You can test more thoroughly by installing nessus and the nessusd dameon and conducting an audit of your system, particularly if you are comfortable enough with crashing your system that you disable the "safe checks" scan option. You may need to edit /etc/hosts.allow to include nessusd: 127.0.0.1. You will need to run nessus-adduser to create an account and then nessusd which is a server that will attack the system you specify. Finally, you run nessus to configure an attack and review its results to tighten your security. You should only target your own system for testing purposes such as 127.0.0.1 if you want your notebook to attack itself.

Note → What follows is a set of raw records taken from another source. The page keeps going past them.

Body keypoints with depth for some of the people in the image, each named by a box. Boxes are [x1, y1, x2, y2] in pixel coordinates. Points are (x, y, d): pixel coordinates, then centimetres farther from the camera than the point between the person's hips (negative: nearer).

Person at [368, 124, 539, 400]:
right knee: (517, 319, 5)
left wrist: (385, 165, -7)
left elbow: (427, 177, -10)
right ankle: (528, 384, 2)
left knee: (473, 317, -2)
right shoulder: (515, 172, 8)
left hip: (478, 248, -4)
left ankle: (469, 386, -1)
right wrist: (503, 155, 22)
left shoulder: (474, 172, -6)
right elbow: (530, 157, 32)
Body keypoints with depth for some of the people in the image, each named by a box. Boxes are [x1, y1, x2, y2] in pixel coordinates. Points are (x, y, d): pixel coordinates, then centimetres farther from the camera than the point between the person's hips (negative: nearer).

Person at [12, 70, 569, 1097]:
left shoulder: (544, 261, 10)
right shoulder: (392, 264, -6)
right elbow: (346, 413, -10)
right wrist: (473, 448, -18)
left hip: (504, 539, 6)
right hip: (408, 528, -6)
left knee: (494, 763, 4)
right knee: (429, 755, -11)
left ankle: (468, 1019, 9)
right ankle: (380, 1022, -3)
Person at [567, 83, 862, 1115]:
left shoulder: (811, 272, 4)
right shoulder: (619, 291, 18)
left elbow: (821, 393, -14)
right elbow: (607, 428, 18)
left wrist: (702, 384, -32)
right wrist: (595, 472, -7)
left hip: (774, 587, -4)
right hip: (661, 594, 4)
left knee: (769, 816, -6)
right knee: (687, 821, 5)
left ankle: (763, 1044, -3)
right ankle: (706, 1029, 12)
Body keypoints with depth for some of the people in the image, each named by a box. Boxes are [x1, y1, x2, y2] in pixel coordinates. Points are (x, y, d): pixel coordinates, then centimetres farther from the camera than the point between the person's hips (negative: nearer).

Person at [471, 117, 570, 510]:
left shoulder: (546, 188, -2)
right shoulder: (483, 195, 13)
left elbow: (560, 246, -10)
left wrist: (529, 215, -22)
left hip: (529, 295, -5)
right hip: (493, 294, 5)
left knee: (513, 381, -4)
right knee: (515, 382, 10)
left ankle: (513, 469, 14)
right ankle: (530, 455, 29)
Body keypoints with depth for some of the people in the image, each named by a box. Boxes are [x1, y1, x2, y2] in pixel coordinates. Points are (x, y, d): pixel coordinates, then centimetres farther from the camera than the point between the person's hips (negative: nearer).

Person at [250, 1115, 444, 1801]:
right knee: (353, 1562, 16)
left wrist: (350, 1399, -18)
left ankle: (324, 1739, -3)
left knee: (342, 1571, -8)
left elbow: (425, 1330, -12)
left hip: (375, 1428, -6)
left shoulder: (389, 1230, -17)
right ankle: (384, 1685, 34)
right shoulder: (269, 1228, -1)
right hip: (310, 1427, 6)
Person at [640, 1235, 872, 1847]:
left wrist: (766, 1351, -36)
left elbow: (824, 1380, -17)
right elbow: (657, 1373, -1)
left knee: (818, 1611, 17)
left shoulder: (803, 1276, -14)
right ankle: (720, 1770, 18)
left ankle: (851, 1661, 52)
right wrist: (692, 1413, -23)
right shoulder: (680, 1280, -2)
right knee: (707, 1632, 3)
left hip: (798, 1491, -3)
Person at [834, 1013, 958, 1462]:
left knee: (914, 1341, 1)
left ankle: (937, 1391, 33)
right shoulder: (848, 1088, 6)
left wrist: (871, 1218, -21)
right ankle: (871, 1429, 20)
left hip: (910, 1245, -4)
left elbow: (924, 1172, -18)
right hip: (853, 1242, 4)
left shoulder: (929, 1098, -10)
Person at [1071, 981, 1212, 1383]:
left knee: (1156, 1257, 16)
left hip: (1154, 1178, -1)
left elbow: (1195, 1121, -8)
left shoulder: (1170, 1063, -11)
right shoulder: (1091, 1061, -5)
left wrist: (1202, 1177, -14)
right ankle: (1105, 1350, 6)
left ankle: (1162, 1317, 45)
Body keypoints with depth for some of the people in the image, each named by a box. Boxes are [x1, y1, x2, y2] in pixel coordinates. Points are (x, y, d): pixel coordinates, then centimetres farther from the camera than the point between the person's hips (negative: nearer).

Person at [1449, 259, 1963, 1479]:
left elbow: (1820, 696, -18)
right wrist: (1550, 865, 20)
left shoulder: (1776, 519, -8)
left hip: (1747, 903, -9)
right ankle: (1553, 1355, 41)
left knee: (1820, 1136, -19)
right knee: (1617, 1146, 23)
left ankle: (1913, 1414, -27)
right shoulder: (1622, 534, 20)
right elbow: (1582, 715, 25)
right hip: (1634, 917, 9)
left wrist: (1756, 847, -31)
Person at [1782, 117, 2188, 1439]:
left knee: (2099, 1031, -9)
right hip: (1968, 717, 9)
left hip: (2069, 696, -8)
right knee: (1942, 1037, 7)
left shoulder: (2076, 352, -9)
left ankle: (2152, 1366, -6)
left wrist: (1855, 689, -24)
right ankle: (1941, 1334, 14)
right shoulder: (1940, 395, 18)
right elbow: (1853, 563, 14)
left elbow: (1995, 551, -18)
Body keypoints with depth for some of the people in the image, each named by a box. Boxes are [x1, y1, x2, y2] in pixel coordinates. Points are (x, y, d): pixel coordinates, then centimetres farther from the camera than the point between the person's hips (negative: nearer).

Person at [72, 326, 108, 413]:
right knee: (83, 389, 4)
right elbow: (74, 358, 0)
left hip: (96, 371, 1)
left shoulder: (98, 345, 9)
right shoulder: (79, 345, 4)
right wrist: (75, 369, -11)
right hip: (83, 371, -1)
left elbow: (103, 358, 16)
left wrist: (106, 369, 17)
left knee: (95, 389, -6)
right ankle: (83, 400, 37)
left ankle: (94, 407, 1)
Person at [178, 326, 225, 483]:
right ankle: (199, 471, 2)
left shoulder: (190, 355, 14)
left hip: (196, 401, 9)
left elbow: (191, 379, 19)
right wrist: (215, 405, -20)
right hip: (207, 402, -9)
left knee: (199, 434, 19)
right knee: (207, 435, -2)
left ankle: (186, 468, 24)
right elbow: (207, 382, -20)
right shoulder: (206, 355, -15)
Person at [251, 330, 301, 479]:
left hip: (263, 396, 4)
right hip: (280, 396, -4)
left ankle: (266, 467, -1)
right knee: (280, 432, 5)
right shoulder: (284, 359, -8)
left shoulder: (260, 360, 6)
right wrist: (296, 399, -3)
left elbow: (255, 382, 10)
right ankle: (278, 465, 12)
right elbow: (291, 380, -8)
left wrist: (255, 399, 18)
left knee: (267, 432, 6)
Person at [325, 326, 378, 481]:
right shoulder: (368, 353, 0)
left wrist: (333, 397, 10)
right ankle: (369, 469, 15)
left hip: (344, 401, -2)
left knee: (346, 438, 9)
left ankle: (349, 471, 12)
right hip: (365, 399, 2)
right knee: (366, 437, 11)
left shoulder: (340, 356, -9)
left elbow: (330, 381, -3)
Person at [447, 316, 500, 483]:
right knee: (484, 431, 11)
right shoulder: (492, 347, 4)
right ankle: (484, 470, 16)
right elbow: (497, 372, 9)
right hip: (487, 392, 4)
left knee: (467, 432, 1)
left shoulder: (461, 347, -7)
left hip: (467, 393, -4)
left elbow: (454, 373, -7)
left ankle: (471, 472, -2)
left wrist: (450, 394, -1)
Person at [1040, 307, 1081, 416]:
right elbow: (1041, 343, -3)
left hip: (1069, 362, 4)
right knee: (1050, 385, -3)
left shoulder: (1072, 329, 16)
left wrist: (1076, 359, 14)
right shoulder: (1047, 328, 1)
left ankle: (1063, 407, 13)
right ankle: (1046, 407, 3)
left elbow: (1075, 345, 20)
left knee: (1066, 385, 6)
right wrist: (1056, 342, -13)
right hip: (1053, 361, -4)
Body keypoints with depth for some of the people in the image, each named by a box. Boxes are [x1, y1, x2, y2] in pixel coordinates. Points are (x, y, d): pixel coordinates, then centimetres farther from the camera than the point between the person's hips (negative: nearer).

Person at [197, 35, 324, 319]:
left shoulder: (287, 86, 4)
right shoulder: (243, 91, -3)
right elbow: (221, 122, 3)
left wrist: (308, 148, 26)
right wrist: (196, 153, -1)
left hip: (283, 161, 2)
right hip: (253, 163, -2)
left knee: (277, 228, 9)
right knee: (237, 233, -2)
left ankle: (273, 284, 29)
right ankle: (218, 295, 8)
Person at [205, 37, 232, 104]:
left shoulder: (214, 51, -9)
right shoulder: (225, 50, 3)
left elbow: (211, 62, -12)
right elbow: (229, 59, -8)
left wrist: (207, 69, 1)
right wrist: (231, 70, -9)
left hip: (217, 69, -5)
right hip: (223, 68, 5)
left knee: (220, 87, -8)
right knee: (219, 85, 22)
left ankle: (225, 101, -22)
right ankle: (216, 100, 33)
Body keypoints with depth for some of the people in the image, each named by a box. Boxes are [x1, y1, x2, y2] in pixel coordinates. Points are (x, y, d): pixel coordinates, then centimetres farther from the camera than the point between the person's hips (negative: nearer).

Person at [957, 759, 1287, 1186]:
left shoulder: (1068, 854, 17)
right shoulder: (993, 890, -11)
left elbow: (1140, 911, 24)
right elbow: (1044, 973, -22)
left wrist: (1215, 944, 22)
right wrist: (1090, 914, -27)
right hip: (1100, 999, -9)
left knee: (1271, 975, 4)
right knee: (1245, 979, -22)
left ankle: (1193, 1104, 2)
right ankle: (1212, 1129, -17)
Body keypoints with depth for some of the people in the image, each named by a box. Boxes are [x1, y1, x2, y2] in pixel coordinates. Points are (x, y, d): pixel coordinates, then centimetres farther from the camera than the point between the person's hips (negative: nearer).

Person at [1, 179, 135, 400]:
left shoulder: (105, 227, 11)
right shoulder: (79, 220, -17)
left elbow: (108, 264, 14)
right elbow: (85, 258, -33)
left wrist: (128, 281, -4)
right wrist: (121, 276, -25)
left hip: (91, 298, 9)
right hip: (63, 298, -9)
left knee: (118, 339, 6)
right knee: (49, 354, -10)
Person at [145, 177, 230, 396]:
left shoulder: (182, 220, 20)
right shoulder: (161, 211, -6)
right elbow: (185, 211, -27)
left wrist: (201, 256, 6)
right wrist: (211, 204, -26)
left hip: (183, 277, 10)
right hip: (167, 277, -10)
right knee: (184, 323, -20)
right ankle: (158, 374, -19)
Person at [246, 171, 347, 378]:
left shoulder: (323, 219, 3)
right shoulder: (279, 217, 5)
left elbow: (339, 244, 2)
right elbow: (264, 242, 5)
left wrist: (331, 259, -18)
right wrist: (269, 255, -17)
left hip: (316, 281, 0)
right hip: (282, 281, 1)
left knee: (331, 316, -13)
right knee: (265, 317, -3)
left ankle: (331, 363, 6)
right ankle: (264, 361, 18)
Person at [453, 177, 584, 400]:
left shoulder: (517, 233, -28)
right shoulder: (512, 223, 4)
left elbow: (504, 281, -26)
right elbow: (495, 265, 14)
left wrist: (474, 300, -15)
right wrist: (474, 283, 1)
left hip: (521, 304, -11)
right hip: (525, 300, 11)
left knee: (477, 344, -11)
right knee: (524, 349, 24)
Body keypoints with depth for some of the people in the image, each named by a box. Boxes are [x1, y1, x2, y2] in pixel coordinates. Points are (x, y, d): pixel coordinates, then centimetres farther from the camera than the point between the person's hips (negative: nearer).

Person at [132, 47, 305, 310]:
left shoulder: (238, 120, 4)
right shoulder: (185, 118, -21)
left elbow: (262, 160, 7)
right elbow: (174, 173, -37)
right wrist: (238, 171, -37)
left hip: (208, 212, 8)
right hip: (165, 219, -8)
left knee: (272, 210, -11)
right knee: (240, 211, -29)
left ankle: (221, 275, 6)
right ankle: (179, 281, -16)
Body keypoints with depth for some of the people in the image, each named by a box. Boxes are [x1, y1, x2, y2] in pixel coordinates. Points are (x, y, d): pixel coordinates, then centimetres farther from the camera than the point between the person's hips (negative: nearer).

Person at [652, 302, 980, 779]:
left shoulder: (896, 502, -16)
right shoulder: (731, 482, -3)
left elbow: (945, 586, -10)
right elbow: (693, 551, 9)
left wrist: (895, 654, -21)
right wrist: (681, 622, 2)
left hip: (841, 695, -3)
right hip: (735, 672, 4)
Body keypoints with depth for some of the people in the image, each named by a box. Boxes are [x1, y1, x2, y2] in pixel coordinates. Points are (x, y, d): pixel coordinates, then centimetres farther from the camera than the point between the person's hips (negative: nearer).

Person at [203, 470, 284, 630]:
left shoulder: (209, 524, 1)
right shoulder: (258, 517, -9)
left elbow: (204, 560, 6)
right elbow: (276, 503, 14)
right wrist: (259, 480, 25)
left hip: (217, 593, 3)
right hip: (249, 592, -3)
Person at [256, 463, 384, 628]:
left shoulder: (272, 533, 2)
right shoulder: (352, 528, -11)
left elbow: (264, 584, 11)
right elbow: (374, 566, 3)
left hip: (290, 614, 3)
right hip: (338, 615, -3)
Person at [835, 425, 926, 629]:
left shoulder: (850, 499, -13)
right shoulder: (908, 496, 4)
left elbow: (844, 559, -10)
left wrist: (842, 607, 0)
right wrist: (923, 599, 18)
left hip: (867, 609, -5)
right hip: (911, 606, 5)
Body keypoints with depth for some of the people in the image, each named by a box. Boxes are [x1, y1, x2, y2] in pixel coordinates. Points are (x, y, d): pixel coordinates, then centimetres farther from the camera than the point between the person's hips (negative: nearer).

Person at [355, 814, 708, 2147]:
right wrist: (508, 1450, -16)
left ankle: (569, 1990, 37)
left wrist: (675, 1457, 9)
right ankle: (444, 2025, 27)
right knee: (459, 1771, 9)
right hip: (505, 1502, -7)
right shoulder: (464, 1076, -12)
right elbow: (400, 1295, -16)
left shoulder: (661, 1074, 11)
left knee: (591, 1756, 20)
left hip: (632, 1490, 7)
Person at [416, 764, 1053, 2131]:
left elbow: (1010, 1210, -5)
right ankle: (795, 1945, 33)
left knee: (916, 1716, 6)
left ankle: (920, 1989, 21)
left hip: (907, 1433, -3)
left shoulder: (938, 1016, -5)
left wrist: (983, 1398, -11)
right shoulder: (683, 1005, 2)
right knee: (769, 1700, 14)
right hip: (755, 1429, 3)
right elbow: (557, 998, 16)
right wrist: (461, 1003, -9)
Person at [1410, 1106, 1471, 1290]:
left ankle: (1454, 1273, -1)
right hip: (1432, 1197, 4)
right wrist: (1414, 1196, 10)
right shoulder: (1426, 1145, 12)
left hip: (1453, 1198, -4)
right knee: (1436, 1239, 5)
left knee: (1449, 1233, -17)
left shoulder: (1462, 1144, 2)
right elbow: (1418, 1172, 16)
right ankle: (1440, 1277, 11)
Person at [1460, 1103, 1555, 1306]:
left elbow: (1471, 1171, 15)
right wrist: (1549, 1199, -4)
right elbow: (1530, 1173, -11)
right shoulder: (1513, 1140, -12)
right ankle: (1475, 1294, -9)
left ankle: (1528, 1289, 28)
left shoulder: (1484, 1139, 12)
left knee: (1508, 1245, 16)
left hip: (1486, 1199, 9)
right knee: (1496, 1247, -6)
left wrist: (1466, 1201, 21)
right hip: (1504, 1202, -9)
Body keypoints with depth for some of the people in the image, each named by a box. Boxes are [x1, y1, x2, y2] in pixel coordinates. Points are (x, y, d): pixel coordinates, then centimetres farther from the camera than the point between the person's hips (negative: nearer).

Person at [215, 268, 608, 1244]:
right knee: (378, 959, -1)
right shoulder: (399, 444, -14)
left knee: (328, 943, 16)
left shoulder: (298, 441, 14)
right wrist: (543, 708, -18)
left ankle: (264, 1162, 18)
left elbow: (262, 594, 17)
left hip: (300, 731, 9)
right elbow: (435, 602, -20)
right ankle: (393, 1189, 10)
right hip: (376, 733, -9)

Some notebooks come with extra buttons on their keyboards. The thinkpad button package (tpb) allows Thinkpads to use these extra buttons. Tpb interfaces with the nvram kernel module which you need to add to /etc/modules. If you install xosd, operating the extra buttons (for instance, volume up and down) will display the result on a Thinkpad screen. You can configure tpb in /etc/tpbrc. To find out what colors and fonts you can use in xosd, run the xcolors and xfontsel programs. I prefer the SpringGreen color and the clean font. You will need to add each user to the nvram group and add a script to start tpb. I added an executable script to Debian's default runlevel /etc/rc2.d which calls /usr/bin/tpb. Adding tpb to your desktop environment startup results in a new instance of tpb loading with each login.

Now that you have an efficient notebook, you can buy an external battery and work at a picnic table by a river all day. Just adjust your /etc/laptop-mode/laptop-mode.conf to run power saving while something's connected to the AC port.

I've upgraded to a Thinkpad T23 (refurbished) with the same set-up and my wife now uses the T20.